Date:2024-07-23 Readers:
Every year, hurricane season is a time of heightened freight rate volatility in the shipping market, particularly in the tanker market, and this year is no exception.

According to the latest weekly report from Gibson Shipbrokers, Hurricane Beryl recently struck the Caribbean and the United States, becoming the earliest Category 5 hurricane in history and attracting widespread global attention. Many clients have enquired about the impact of the hurricane on the tanker market. The U.S. National Oceanic and Atmospheric Administration (NOAA) is forecasting a record number of tropical storms and hurricanes this year, with a rapid transition to La Niña conditions expected following the recent El Niño. The agency expects 17 to 25 named storms this year (an average of 15 since 1991), 8 to 13 hurricanes (an average of 7 between 1991 and 2023), and 4 to 7 major hurricanes (a historical average of 3). An active hurricane season means broader risks to crude oil and refined products markets, but the exact impacts are difficult to predict.

Gibson said there are two key factors to keep an eye on: the path and intensity of the hurricanes. While a Category 5 hurricane can be devastating to everything in its path, if oil and gas infrastructure is not affected, the impact is usually limited, except for potential delays due to vessels avoiding the hurricane's path. However, if a hurricane strikes an offshore oil and gas production facility, resulting in a prolonged shutdown, the main impact will be felt in the demand for crude oil exports from the United States and the Caribbean. The US and Mexico have a combined offshore crude oil production of 3.5 million b/d, most of which is the popular medium-heavy crude.
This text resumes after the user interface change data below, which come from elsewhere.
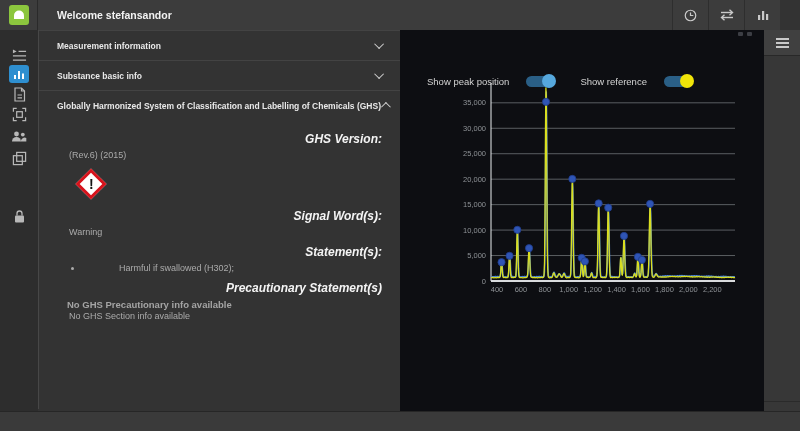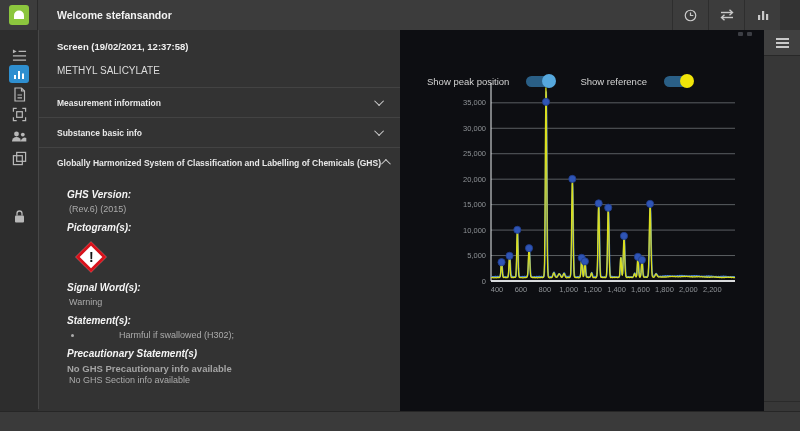--- a/index.html
+++ b/index.html
@@ -27,21 +27,21 @@
   .left-panel { position:absolute; left:38px; top:30px; width:362px; height:379px; background:#333333; border-left:1px solid #474747; z-index:3; overflow:hidden; }
   .lp-head { padding:11px 18px 0 18px; }
   .screen-title { font-size:9.5px; font-weight:bold; color:#f0f0f0; }
   .substance { font-size:10px; color:#dcdcdc; margin-top:13px; padding-bottom:11px; }
   .section-row { height:30px; border-top:1px solid #434343; display:flex; align-items:center; justify-content:space-between; padding:0 16px 0 18px; cursor:pointer; }
   .section-label { font-size:8.5px; font-weight:bold; color:#e8e8e8; white-space:nowrap; }
   .chev { width:7px; height:7px; border-left:1.6px solid #cfcfcf; border-bottom:1.6px solid #cfcfcf; flex:0 0 auto; }
   .chev-down { transform:rotate(-45deg) translateY(-2px); }
   .chev-up { transform:rotate(135deg) translateY(-2px); }
   .ghs-body { padding:4px 18px 0 28px; }
-  .ghs-label { font-size:10px; font-weight:bold; font-style:italic; color:#f4f4f4; margin:8px 0 4px 0; }
+  .ghs-label { font-size:12px; font-weight:bold; font-style:italic; color:#f4f4f4; margin:8px 0 4px 0;text-align:right; }
   .ghs-value { font-size:9px; color:#ababab; margin:0 0 1px 2px; }
   .ghs-note { font-size:9.5px; color:#a4a4a4; margin:2px 0 1px 0;font-weight:bold; }
   .pictogram { width:34px; height:34px; margin:7px 0 3px 7px; display:flex; align-items:center; justify-content:center; }
   .diamond { width:22px; height:22px; background:#ffffff; border:3px solid #d6121b; transform:rotate(45deg); display:flex; align-items:center; justify-content:center; }
   .diamond span { transform:rotate(-45deg); font-weight:900; font-size:14px; color:#141414; line-height:1; }
   .stmt-list { margin:2px 0 2px 0; padding-left:16px; }
   .stmt-list li { font-size:9px; color:#ababab; margin:0;padding-left:36px; }
 
   
   .chart-panel { position:absolute; left:400px; top:30px; width:364px; height:381px; background:#0d0e12; z-index:2; }
@@ -150,45 +150,40 @@
   </div>
   <div class="sb-icon" style="top:178px">
     <svg width="13" height="15" viewBox="0 0 13 15" fill="none" stroke="#b8b8b8" stroke-width="1.3">
       <rect x="2" y="6.5" width="9" height="7" rx="1" fill="#b8b8b8" stroke="none"></rect>
       <path d="M4 6.5 V4.5 a2.5 2.5 0 0 1 5 0 V6.5"></path>
     </svg>
   </div>
 </div>
 
 <div class="left-panel">
-  <div class="lp-head">
-    <div class="screen-title">Screen  (19/02/2021, 12:37:58)</div>
-    <div class="substance">METHYL SALICYLATE</div>
-  </div>
 
   <div class="section-row">
     <span class="section-label">Measurement information</span>
     <span class="chev chev-down"></span>
   </div>
 
   <div class="section-row">
     <span class="section-label">Substance basic info</span>
     <span class="chev chev-down"></span>
   </div>
 
   <div class="section-row">
     <span class="section-label">Globally Harmonized System of Classification and Labelling of Chemicals (GHS)</span>
     <span class="chev chev-up"></span>
   </div>
 
   <div class="ghs-body">
     <div class="ghs-label">GHS Version:</div>
     <div class="ghs-value">(Rev.6) (2015)</div>
 
-    <div class="ghs-label">Pictogram(s):</div>
     <div class="pictogram">
       <div class="diamond">
           <span>!</span>
         </div>
     </div>
 
     <div class="ghs-label">Signal Word(s):</div>
     <div class="ghs-value">Warning</div>
 
     <div class="ghs-label">Statement(s):</div>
In extreme cases, hurricanes could even drive imports of seaborne crude from further afield if there is a prolonged disruption to local supplies.
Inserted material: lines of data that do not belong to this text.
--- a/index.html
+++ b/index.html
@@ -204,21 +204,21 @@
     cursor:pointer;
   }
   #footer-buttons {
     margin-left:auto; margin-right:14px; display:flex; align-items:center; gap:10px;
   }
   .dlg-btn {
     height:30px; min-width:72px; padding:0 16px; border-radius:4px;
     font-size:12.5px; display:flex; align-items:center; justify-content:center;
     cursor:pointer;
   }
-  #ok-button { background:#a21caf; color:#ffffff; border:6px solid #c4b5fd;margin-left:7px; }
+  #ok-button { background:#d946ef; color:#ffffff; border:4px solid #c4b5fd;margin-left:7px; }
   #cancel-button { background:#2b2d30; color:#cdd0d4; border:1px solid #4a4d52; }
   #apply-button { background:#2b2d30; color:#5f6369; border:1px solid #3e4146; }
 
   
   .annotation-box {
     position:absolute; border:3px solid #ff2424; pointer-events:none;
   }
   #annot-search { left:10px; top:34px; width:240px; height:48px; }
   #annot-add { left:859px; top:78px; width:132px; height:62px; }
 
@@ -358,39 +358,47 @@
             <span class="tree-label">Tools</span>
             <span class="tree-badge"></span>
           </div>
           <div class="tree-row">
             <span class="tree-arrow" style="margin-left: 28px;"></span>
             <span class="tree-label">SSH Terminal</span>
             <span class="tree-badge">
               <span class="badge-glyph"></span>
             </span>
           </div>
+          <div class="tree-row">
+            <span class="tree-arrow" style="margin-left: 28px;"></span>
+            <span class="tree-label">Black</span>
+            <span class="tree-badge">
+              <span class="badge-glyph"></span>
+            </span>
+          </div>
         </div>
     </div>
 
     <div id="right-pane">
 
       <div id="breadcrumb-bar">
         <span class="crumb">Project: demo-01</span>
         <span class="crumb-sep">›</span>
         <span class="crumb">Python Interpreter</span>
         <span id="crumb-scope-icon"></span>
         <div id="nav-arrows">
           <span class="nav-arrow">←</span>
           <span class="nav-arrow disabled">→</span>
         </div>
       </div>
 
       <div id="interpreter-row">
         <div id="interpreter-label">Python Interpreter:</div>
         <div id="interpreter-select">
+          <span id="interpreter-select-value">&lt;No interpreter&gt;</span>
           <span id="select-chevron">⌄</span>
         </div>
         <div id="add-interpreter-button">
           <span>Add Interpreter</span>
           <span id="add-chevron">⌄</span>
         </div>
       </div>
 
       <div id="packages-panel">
Another key impact is on refineries. Refineries along the Texas and Louisiana coasts account for 48 per cent of total US refining capacity. These facilities are critical to meeting U.S. domestic market demand and exported 2.1 million barrels per day (bpd) of refined products in 2023. Any disruption to refining operations would have a negative impact on the U.S. refined product tanker market in the Gulf of Mexico, with reduced exports. However, a shutdown of a major U.S. refinery could also have a positive impact on product tanker freight rates. In particular, the US Atlantic Coast relies on refined products delivered via pipeline from the Gulf of Mexico, and if Colonial pipeline flows were to dry up, these demands would typically be filled by European cargoes, thus supporting MR tanker freight rates on the UK to US Atlantic Coast (TC2) route. Refinery closures in the US Gulf of Mexico may also favour local crude exports. If U.S. refineries are unable to use domestic and regional crudes, then more crude oil may be available for export. Other factors, such as exemptions from the Jones Act may also have a positive impact on the international tanker market in the short term.

Gibson concluded that since no two hurricanes are the same, it is difficult to predict their impact specifically, other than increased freight rate volatility. Notably, U.S. refineries have become more efficient in responding to storm damage.When Hurricanes Katrina and Rita hit in 2005, it took Gulf Coast refineries about three months to return to pre-storm levels. In contrast, after Hurricanes Harvey and Irma in 2017, it took just 29 days. However, if the predicted active hurricane season becomes a reality, with frequent high-intensity storms following one another, the ability of refineries and crude oil producers to maintain production could be challenged.